In the past decade, the widening use of computers has had a profound influence on the way ordinary people communicate, search and store information. For the overwhelming majority of people and situations, the natural vehicle for such information is natural language. Text and to a lesser extent speech are crucial encoding formats for the information revolution.

In this course, you will be given insight into the fundamentals of how computers are used to represent, process and organize textual and spoken information. We will cover the theory and practice of human language technology, going behind the scenes of internet search engines, automatic translators, spam filters, spell-checkers, dialogue systems and more.
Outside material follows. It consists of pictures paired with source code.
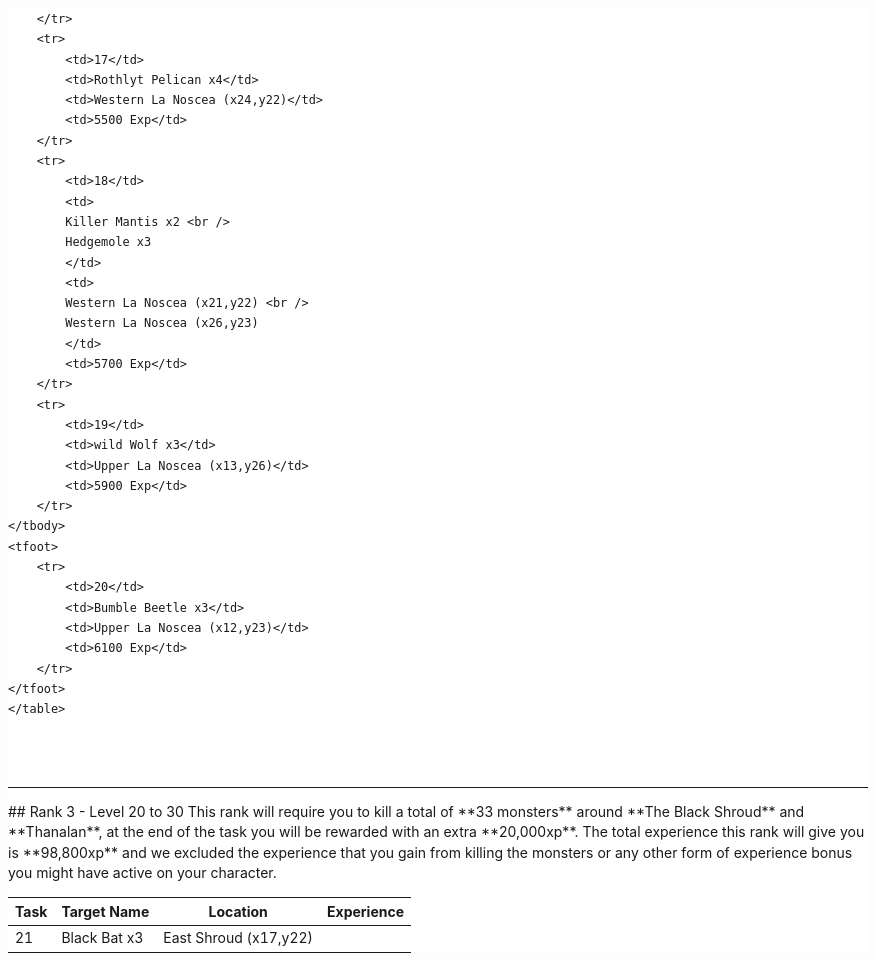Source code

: 		</tr>
        <tr>
			<td>17</td>
            <td>Rothlyt Pelican x4</td>
			<td>Western La Noscea (x24,y22)</td>
			<td>5500 Exp</td>
		</tr>
		<tr>
			<td>18</td>
			<td>
            Killer Mantis x2 <br />
            Hedgemole x3
            </td>
			<td>
            Western La Noscea (x21,y22) <br />
            Western La Noscea (x26,y23)
            </td>
			<td>5700 Exp</td>
		</tr>
		<tr>
			<td>19</td>
			<td>wild Wolf x3</td>
			<td>Upper La Noscea (x13,y26)</td>
			<td>5900 Exp</td>
		</tr>
	</tbody>
	<tfoot>
        <tr>
			<td>20</td>
			<td>Bumble Beetle x3</td>
			<td>Upper La Noscea (x12,y23)</td>
			<td>6100 Exp</td>
		</tr>
	</tfoot>
    </table>
</div>

</br>
</br>


<div id='rank-3-lv20-30'></div>
<hr />
## Rank 3 - Level 20 to 30
This rank will require you to kill a total of **33 monsters** around **The Black Shroud** and **Thanalan**, at the end of the task you will be rewarded with an extra **20,000xp**. The total experience this rank will give you is **98,800xp** and we excluded the experience that you gain from killing the monsters or any other form of experience bonus you might have active on your character.


<div class='table-responsive'>
    <table class='table table-bordered'>
        <thead>
		<tr>
			<th>Task</th>
			<th>Target Name</th>
			<th>Location</th>
			<th>Experience</th>
		</tr>
	</thead>
	<tbody>
		<tr>
			<td>21</td>
            <td>Black Bat x3</td>
			<td>East Shroud (x17,y22)</td>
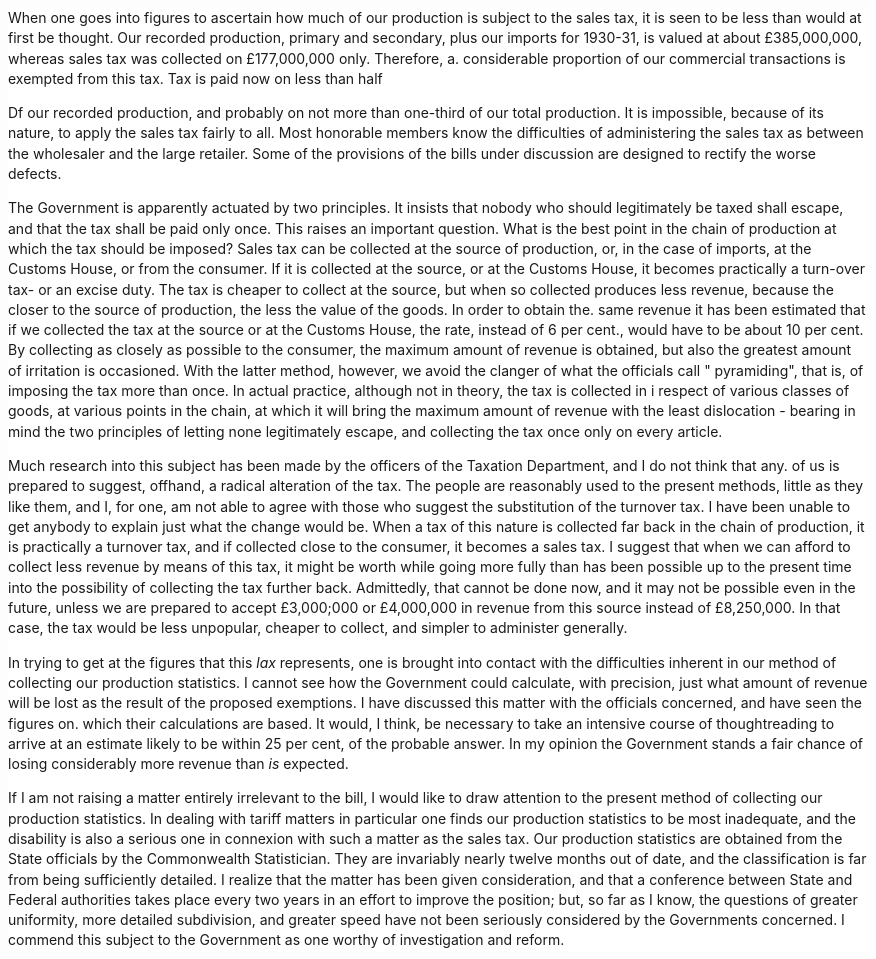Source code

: When one goes into figures to ascertain how much of our production is subject to the sales tax, it is seen to be less than would at first be thought. Our recorded production, primary and secondary, plus our imports for 1930-31, is valued at about £385,000,000, whereas sales tax was collected on £177,000,000 only. Therefore, a. considerable proportion of our commercial transactions is exempted from this tax. Tax is paid now on less than half 

Df  our recorded production, and probably on not more than one-third of our total production. It is impossible, because of its nature, to apply the sales tax fairly to all. Most honorable members know the difficulties of administering the sales tax as between the wholesaler and the large retailer. Some of the provisions of the bills under discussion are designed to rectify the worse defects. 

The Government is apparently actuated by two principles. It insists that nobody who should legitimately be taxed shall escape, and that the tax shall be paid only once. This raises an important question. What is the best point in the chain of production at which the tax should be imposed? Sales tax can be collected at the source of production, or, in the case of imports, at the Customs House, or from the consumer. If it is collected at the source, or at the Customs House, it becomes practically a turn-over tax- or an excise duty. The tax is cheaper to collect at the source, but when so collected produces less revenue, because the closer to the source of production, the less the value of the goods. In order to obtain the. same revenue it has been estimated that if we collected the tax at the source or at the Customs House, the rate, instead of 6 per cent., would have to be about 10 per cent. By collecting as closely as possible to the consumer, the maximum amount of revenue is obtained, but also the greatest amount of irritation is occasioned. With the latter method, however, we avoid the clanger of what the officials call " pyramiding", that is, of imposing the tax more than once. In actual practice, although not in theory, the tax is collected in  i  respect of various classes of goods, at various points in the chain, at which it will bring the maximum amount of revenue with the least dislocation - bearing in mind the two principles of letting none legitimately escape, and collecting the tax once only on every article. 

Much research into this subject has been made by the officers of the Taxation Department, and I do not think that any. of us is prepared to suggest, offhand, a radical alteration of the tax. The people are reasonably used to the present methods, little as they like them, and I, for one, am not able to agree with those who suggest the substitution of the turnover tax. I have been unable to get anybody to explain just what the change would be. When a tax of this nature is collected far back in the chain of production, it is practically a turnover tax, and if collected close to the consumer, it becomes a sales tax. I suggest that when we can afford to collect less revenue by means of this tax, it might be worth while going more fully than has been possible up to the present time into the possibility of collecting the tax further back. Admittedly, that cannot be done now, and it may not be possible even in the future, unless we are prepared to accept £3,000;000 or £4,000,000 in revenue from this source instead of £8,250,000. In that case, the tax would be less unpopular, cheaper to collect, and simpler to administer generally. 

In trying to get at the figures that this  *lax*  represents, one is brought into contact with the difficulties inherent in our method of collecting our production statistics. I cannot see how the Government could calculate, with precision, just what amount of revenue will be lost as the result of the proposed exemptions. I have discussed this matter with the officials concerned, and have seen the figures on. which their calculations are based. It would, I think, be necessary to take an intensive course of thoughtreading to arrive at an estimate likely to be within 25 per cent, of the probable answer. In my opinion the Government stands a fair chance of losing considerably more revenue than  *is*  expected. 

If I am not raising a matter entirely irrelevant to the bill, I would like to draw attention to the present method of collecting our production statistics. In dealing with tariff matters in particular one finds our production statistics to be  most inadequate, and the disability is also a serious one in connexion with such a matter as the sales tax. Our production statistics are obtained from the State officials by the Commonwealth Statistician. They are invariably nearly twelve months out of date, and the classification is far from being sufficiently detailed. I realize that the matter has been given consideration, and that a conference between State and Federal authorities takes place every two years in an effort to improve the position; but, so far as I know, the questions of greater uniformity, more detailed subdivision, and greater speed have not been seriously considered by the Governments concerned. I commend this subject to the Government as one worthy of investigation and reform.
The course satisfies the GEC category 2B (Mathematical and Logical Analysis). It does so by using natural language systems to motivate students to exercise and develop a range of basic skills in formal and computational analysis. The course philosophy is to ground abstract concepts in real world examples. We introduce strings, regular expressions, finite-state and context-free grammars, as well as algorithms defined over these structures and techniques for probing and evaluating systems that rely on these algorithms. The course goes beyond merely subjective evaluation of systems, emphasizing analysis and reasoning to draw and argue for valid conclusions about the design, capabilities and behavior of natural language systems.


The basic requirement is regular attendance in class and active participation. There will be roughly one on-line quiz per topic, to ensure the material covered in class and in the readings is mastered. And there will be roughly one homework assignment per topic, which will give you the opportunity to explore new aspects of the topics discussed in class.